Jornal de Brasília

Informação e Opinião

Blogs e Colunas

Famoso entre celebridades, o silicone nos seios pode trazer complicações graves, alerta médica da FIDI

Milani alerta que, apesar de ser um procedimento bastante realizado e seguro, com margem de 2% para erros, a colocação de implante nos seios possui riscos como qualquer outra cirurgia.

Por Analice Nicolau 13/01/2022 9h00
Milani alerta que, apesar de ser um procedimento bastante realizado e seguro, com margem de 2% para erros, a colocação de implante nos seios possui riscos como qualquer outra cirurgia.

O implante de silicone nos seios é um dos queridinhos das adeptas à cirurgia plástica. Junto aos procedimentos de lipoaspiração e abdominoplastia, configura mais de 2 milhões de intervenções realizadas no Brasil.

Quem fornece esses dados é Vivian Milani, médica radiologista especializada em mamas, que atua na Fundação Instituto de Pesquisa e Estudo de Diagnóstico por Imagem (FIDI). A instituição foi fundada em 1985 por médicos professores do Departamento de Diagnóstico por Imagem da Escola Paulista de Medicina, atual Universidade Federal de São Paulo (UNIFESP).

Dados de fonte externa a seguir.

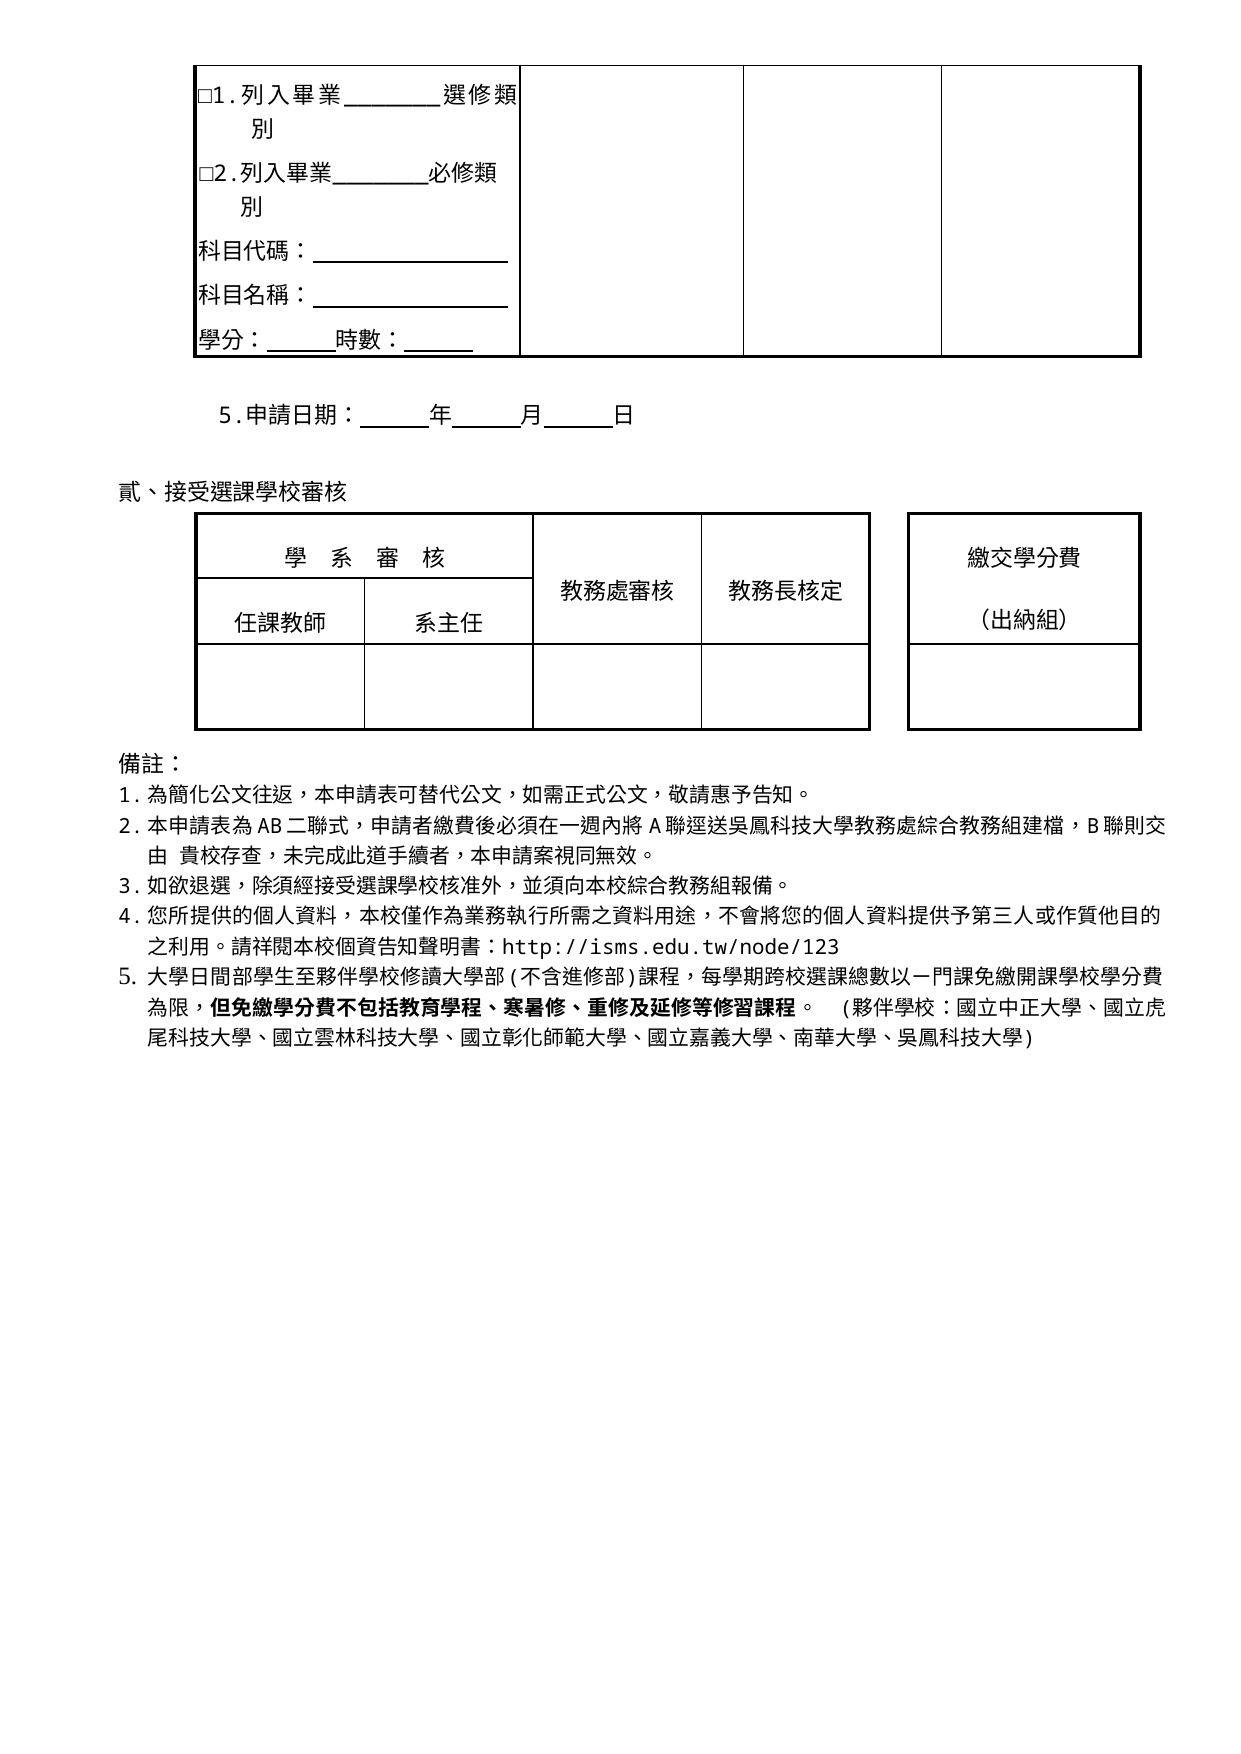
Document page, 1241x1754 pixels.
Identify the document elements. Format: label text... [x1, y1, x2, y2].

table_cell [871, 577, 907, 728]
table_cell □1.列入畢業_______選修類別 □2.列入畢業_______必修類別 科目代碼： 科目名稱： 學分： 時數： [197, 66, 519, 355]
table_header [871, 512, 907, 577]
table_cell [534, 645, 701, 728]
text 貳、接受選課學校審核 [118, 449, 1167, 512]
table_cell [198, 645, 364, 728]
table_header 教務處審核 [534, 515, 701, 643]
table_cell [702, 645, 868, 728]
table_cell [910, 645, 1138, 728]
table_cell 系主任 [365, 579, 532, 643]
table_header 教務長核定 [702, 515, 868, 643]
table_cell [744, 66, 941, 355]
table_header 學 系 審 核 [198, 515, 532, 577]
list 大學日間部學生至夥伴學校修讀大學部(不含進修部)課程，每學期跨校選課總數以ㄧ門課免繳開課學校學分費為限，但免繳學分費不包括教育學程、寒暑修、重修及延修等修習課程。 (夥伴學校：國立中正大學、國立虎尾科技大學、國立雲林科技大學、國立彰化師範大學、國立嘉義大學、南華大學、吳鳳科技大學) [118, 960, 1167, 1051]
list 本申請表為AB二聯式，申請者繳費後必須在一週內將A聯逕送吳鳳科技大學教務處綜合教務組建檔，B聯則交由 貴校存查，未完成此道手續者，本申請案視同無效。 [118, 809, 1167, 869]
table_cell 任課教師 [198, 579, 364, 643]
list 您所提供的個人資料，本校僅作為業務執行所需之資料用途，不會將您的個人資料提供予第三人或作質他目的之利用。請祥閱本校個資告知聲明書：http://isms.edu.tw/node/123 [118, 900, 1167, 960]
list 如欲退選，除須經接受選課學校核准外，並須向本校綜合教務組報備。 [118, 869, 1167, 900]
table_header 繳交學分費 （出納組） [910, 515, 1138, 643]
table_cell [521, 66, 743, 355]
text 5.申請日期： 年 月 日 [218, 372, 1167, 435]
list 為簡化公文往返，本申請表可替代公文，如需正式公文，敬請惠予告知。 [118, 779, 1167, 809]
text 備註： [118, 745, 1167, 779]
table_cell [365, 645, 532, 728]
table_cell [942, 66, 1138, 355]
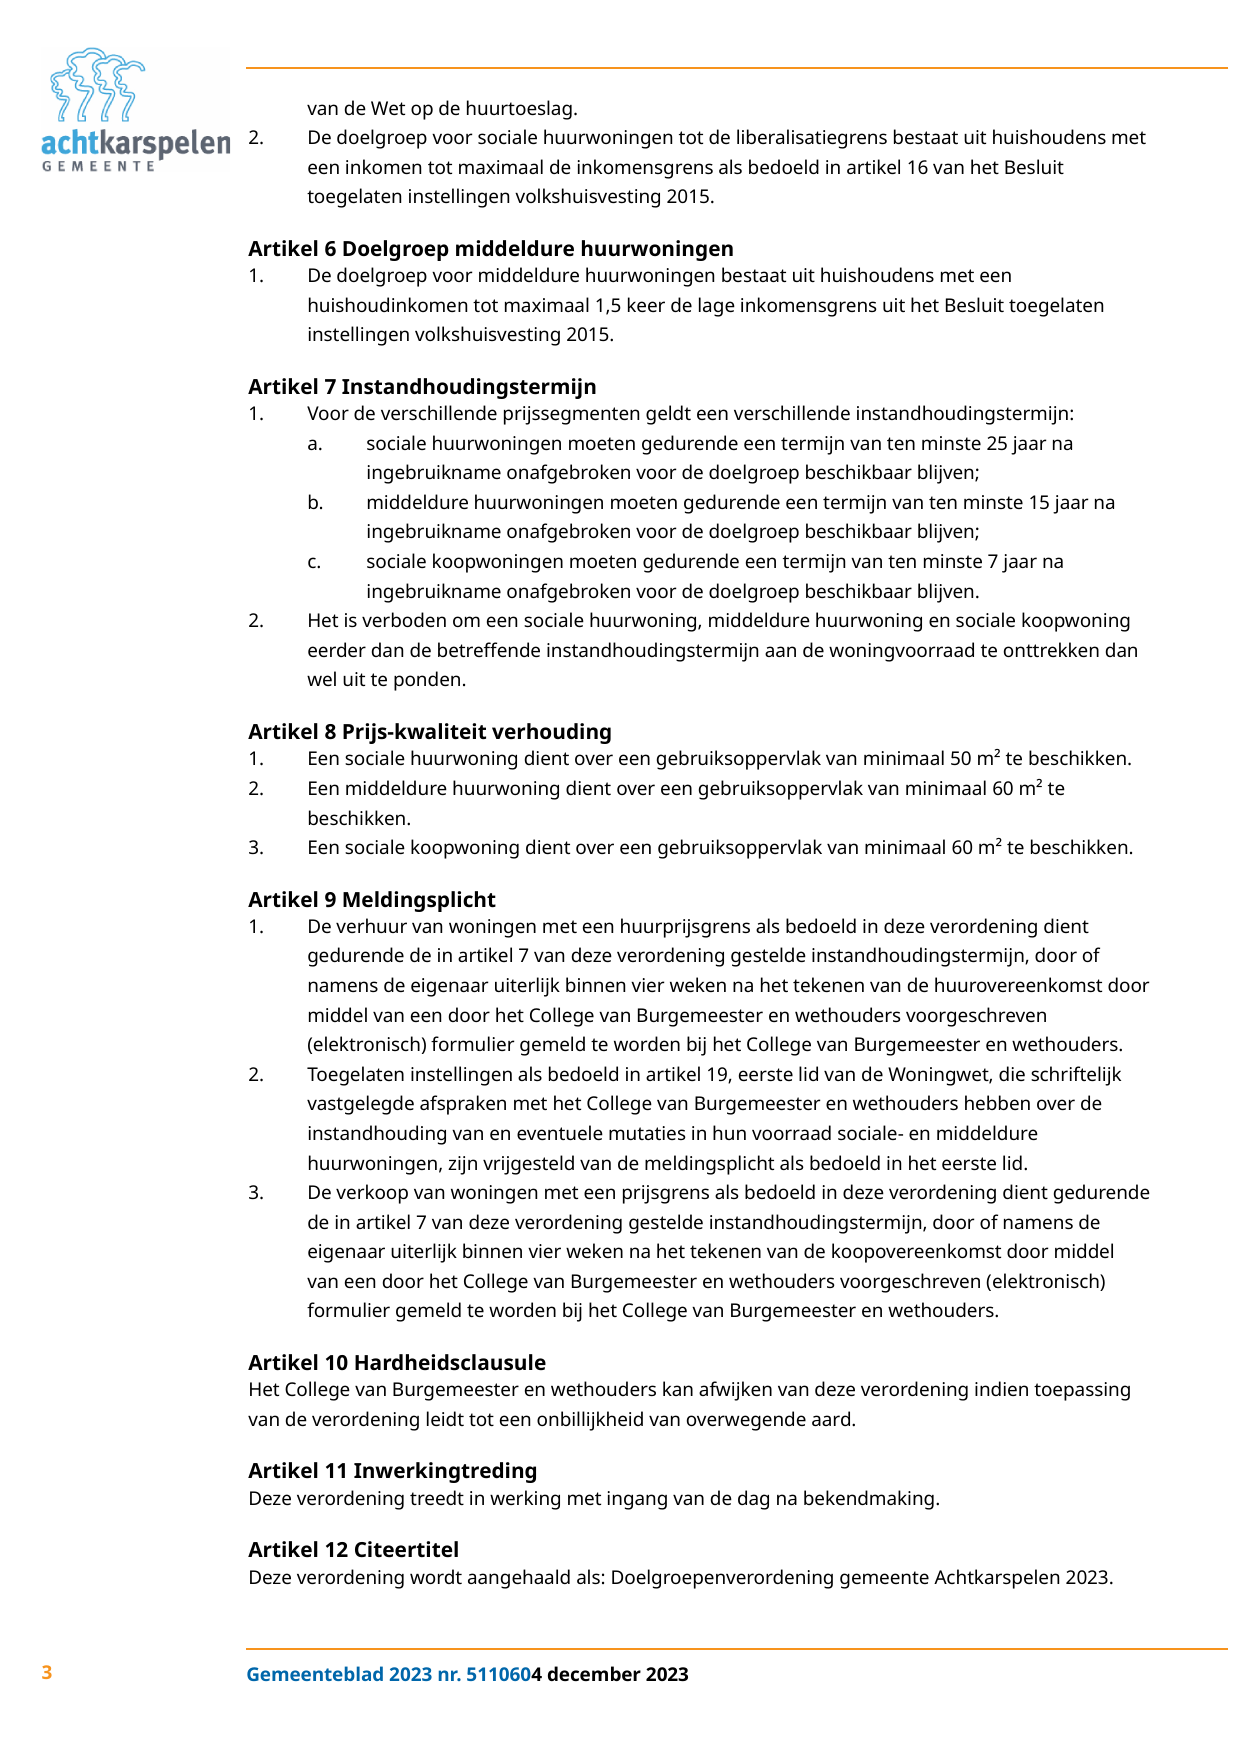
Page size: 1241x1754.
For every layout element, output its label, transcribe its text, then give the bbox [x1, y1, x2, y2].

list sociale koopwoningen moeten gedurende een termijn van ten minste 7 jaar na ingebruikname onafgebroken voor de doelgroep beschikbaar blijven. [307, 548, 1152, 604]
text Artikel 10 Hardheidsclausule [248, 1348, 1152, 1377]
text Artikel 11 Inwerkingtreding [248, 1457, 1152, 1485]
text Artikel 9 Meldingsplicht [248, 885, 1152, 913]
picture [41, 47, 231, 172]
text Artikel 8 Prijs-kwaliteit verhouding [248, 717, 1152, 746]
list Een sociale huurwoning dient over een gebruiksoppervlak van minimaal 50 m² te beschikken. [248, 746, 1152, 771]
list Voor de verschillende prijssegmenten geldt een verschillende instandhoudingstermijn: [248, 400, 1152, 426]
list De doelgroep voor middeldure huurwoningen bestaat uit huishoudens met een huishoudinkomen tot maximaal 1,5 keer de lage inkomensgrens uit het Besluit toegelaten instellingen volkshuisvesting 2015. [248, 262, 1152, 347]
text Het College van Burgemeester en wethouders kan afwijken van deze verordening indien toepassing van de verordening leidt tot een onbillijkheid van overwegende aard. [248, 1377, 1152, 1432]
list Toegelaten instellingen als bedoeld in artikel 19, eerste lid van de Woningwet, die schriftelijk vastgelegde afspraken met het College van Burgemeester en wethouders hebben over de instandhouding van en eventuele mutaties in hun voorraad sociale- en middeldure huurwoningen, zijn vrijgesteld van de meldingsplicht als bedoeld in het eerste lid. [248, 1061, 1152, 1176]
text Deze verordening wordt aangehaald als: Doelgroepenverordening gemeente Achtkarspelen 2023. [248, 1564, 1152, 1589]
list De verhuur van woningen met een huurprijsgrens als bedoeld in deze verordening dient gedurende de in artikel 7 van deze verordening gestelde instandhoudingstermijn, door of namens de eigenaar uiterlijk binnen vier weken na het tekenen van de huurovereenkomst door middel van een door het College van Burgemeester en wethouders voorgeschreven (elektronisch) formulier gemeld te worden bij het College van Burgemeester en wethouders. [248, 913, 1152, 1057]
list Een middeldure huurwoning dient over een gebruiksoppervlak van minimaal 60 m² te beschikken. [248, 775, 1152, 830]
list De verkoop van woningen met een prijsgrens als bedoeld in deze verordening dient gedurende de in artikel 7 van deze verordening gestelde instandhoudingstermijn, door of namens de eigenaar uiterlijk binnen vier weken na het tekenen van de koopovereenkomst door middel van een door het College van Burgemeester en wethouders voorgeschreven (elektronisch) formulier gemeld te worden bij het College van Burgemeester en wethouders. [248, 1179, 1152, 1323]
text Artikel 12 Citeertitel [248, 1535, 1152, 1564]
list sociale huurwoningen moeten gedurende een termijn van ten minste 25 jaar na ingebruikname onafgebroken voor de doelgroep beschikbaar blijven; [307, 430, 1152, 485]
list Het is verboden om een sociale huurwoning, middeldure huurwoning en sociale koopwoning eerder dan de betreffende instandhoudingstermijn aan de woningvoorraad te onttrekken dan wel uit te ponden. [248, 607, 1152, 692]
list De doelgroep voor sociale huurwoningen tot de liberalisatiegrens bestaat uit huishoudens met een inkomen tot maximaal de inkomensgrens als bedoeld in artikel 16 van het Besluit toegelaten instellingen volkshuisvesting 2015. [248, 124, 1152, 209]
text Artikel 6 Doelgroep middeldure huurwoningen [248, 234, 1152, 262]
list Een sociale koopwoning dient over een gebruiksoppervlak van minimaal 60 m² te beschikken. [248, 834, 1152, 860]
text Artikel 7 Instandhoudingstermijn [248, 372, 1152, 400]
list van de Wet op de huurtoeslag. [248, 95, 1152, 121]
list middeldure huurwoningen moeten gedurende een termijn van ten minste 15 jaar na ingebruikname onafgebroken voor de doelgroep beschikbaar blijven; [307, 489, 1152, 544]
text Deze verordening treedt in werking met ingang van de dag na bekendmaking. [248, 1485, 1152, 1511]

A FIDI é uma Fundação privada, sem fins lucrativos, que reinveste o total de seus recursos em assistência médica à população brasileira. Além disso, atua propondo soluções inovadoras para a saúde pública, como o sistema de análise por imagens de tomografia computadorizada por inteligência artificial.

Milani alerta que, apesar de ser um procedimento bastante realizado e seguro, com margem de 2% para erros, a colocação de implante nos seios possui riscos e contraindicações como qualquer outra cirurgia.

“Com o passar dos anos, os implantes podem apresentar roturas (rompimento de alguma estrutura anatômica), contratura (rejeição) ou até uma mudança do eixo da prótese (rotação), por exemplo. Essas alterações podem evoluir lentamente para rupturas maiores, causando dor e desconforto”, destaca a especialista.

Muito utilizado entre celebridades e personalidades, tanto no Brasil quanto em outros países, em caso de complicações com a prótese mamária, a médica diz que pode haver necessidade da retirada do silicone, principalmente em situação de infecções, dificuldades na cicatrização e até por questões estéticas. Segundo Milani, “algumas ficam insatisfeitas com o tamanho das próteses, outras ganham peso, o que resulta no aumento do volume das mamas e, em alguns casos, também há o medo de desenvolver outras doenças associadas ao silicone”.

O explante mamário também é altamente recomendado quando há o agravamento de quadros como linfoma anaplásico de grandes células, infecção nos seios resistentes ao tratamento, rompimento ou contratura da prótese.

CONTINUA DEPOIS DA PUBLICIDADE

Para evitar essas e outras complicações, além de dor e incômodo, a especialista indica a realização periódica de exames de rotina, como ultrassom, mamografia e até ressonância magnética. Outro ponto a ser ressaltado é que próteses mais antigas possuem prazo de validade, que varia entre 10 e 25 anos após a colocação.

“Já os implantes mais recentes, chamados de texturizados (feitos de gel coesivo), geralmente não necessitam ser trocadas tão cedo, embora uma consulta com o médico que realizou o procedimento possa ser realizada a cada 10 anos, com o intuito de garantir que tudo está dentro do esperado”, explica Milani.

A médica alerta também que esse tipo de intervenção cirúrgica não é indicado para menores de 16 anos, gestantes, lactantes, pessoas com tumores nas mamas sem tratamento adequado ou com doenças reumáticas, como lúpus eritematoso e artrite reumatoide.